WHAT YOU WILL DO
**a)** In the mailing-list reply about the idle_balance() patch, what risk does the writer see in not checking this_rq->next_balance against jiffies?
**b)** Continue the mailing-list reply about the idle_balance() patch from its last line.

DOCUMENT SEGMENT Start Marker

All of lore.kernel.org
 help / color / mirror / Atom feed
From: Preeti Murthy <preeti.lkml@gmail.com>
To: Jason Low <jason.low2@hp.com>
Cc: Peter Zijlstra <peterz@infradead.org>,
	Preeti U Murthy <preeti@linux.vnet.ibm.com>,
	Ingo Molnar <mingo@kernel.org>,
	LKML <linux-kernel@vger.kernel.org>,
	Daniel Lezcano <daniel.lezcano@linaro.org>,
	Alex Shi <alex.shi@linaro.org>, Mike Galbraith <efault@gmx.de>,
	Vincent Guittot <vincent.guittot@linaro.org>,
	Morten Rasmussen <morten.rasmussen@arm.com>,
	aswin@hp.com, chegu_vinod@hp.com
Subject: Re: [PATCH 1/3] sched, balancing: Update rq->max_idle_balance_cost whenever newidle balance is attempted
Date: Sun, 27 Apr 2014 14:01:45 +0530	[thread overview]
Message-ID: <CAM4v1pMj8KqPG3gebA6ykU92fzWhDVCAzw6fUpVGgGNcruDd0A@mail.gmail.com> (raw)
In-Reply-To: <1398455654.2102.29.camel@j-VirtualBox>

Hi Jason, Peter,

The below patch looks good to me except for one point.

In idle_balance() the below code snippet does not look right:

- if (pulled_task || time_after(jiffies, this_rq->next_balance)) {
- /*
- * We are going idle. next_balance may be set based on
- * a busy processor. So reset next_balance.
- */
+out:
+ /* Move the next balance forward */
+ if (time_after(this_rq->next_balance, next_balance))
  this_rq->next_balance = next_balance;
- }

By not checking this_rq->next_balance against jiffies,
we might end up not updating this parameter when it
has expired.

So shouldn't it be:

if (time_after(jiffies, this_rq->next_balance) ||
           time_after(this_rq->next_balance, next_balance))

DOCUMENT SEGMENT End Marker
RECORDS SUPPLIED Start Marker

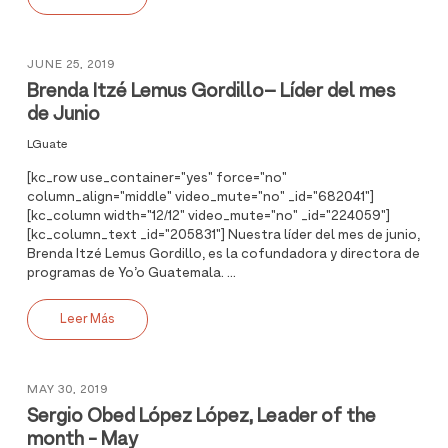
JUNE 25, 2019
Brenda Itzé Lemus Gordillo– Líder del mes
de Junio
LGuate
[kc_row use_container="yes" force="no"
column_align="middle" video_mute="no" _id="682041"]
[kc_column width="12/12" video_mute="no" _id="224059"]
[kc_column_text _id="205831"] Nuestra líder del mes de junio,
Brenda Itzé Lemus Gordillo, es la cofundadora y directora de
programas de Yo’o Guatemala. ...
Leer Más
MAY 30, 2019
Sergio Obed López López, Leader of the
month - May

RECORDS SUPPLIED End Marker

TASK-BY-TASK ANSWERS
**a)** The parameter might not be updated when it has expired.

**b)**
    this_rq->next_balance = next_balance;


Besides this:
Reviewed-by: Preeti U Murthy <preeti@linux.vnet.ibm.com>

Regards
Preeti U Murthy


On Sat, Apr 26, 2014 at 1:24 AM, Jason Low <jason.low2@hp.com> wrote:
> Signed-off-by: Jason Low <jason.low2@hp.com>
> ---
>  kernel/sched/fair.c |   81 ++++++++++++++++++++++++++++++++-------------------
>  1 files changed, 51 insertions(+), 30 deletions(-)
>
> diff --git a/kernel/sched/fair.c b/kernel/sched/fair.c
> index 43232b8..09c546c 100644
> --- a/kernel/sched/fair.c
> +++ b/kernel/sched/fair.c
> @@ -6645,27 +6645,59 @@ out:
>         return ld_moved;
>  }
>
> +static inline unsigned long get_sd_balance_interval(struct sched_domain *sd, int busy)
> +{
> +       unsigned long interval = sd->balance_interval;
> +
> +       if (busy)
> +               interval *= sd->busy_factor;
> +
> +       /* scale ms to jiffies */
> +       interval = msecs_to_jiffies(interval);
> +       interval = clamp(interval, 1UL, max_load_balance_interval);
> +
> +       return interval;
> +}
> +
> +static inline void
> +update_next_balance(struct sched_domain *sd, int busy, unsigned long *next_balance)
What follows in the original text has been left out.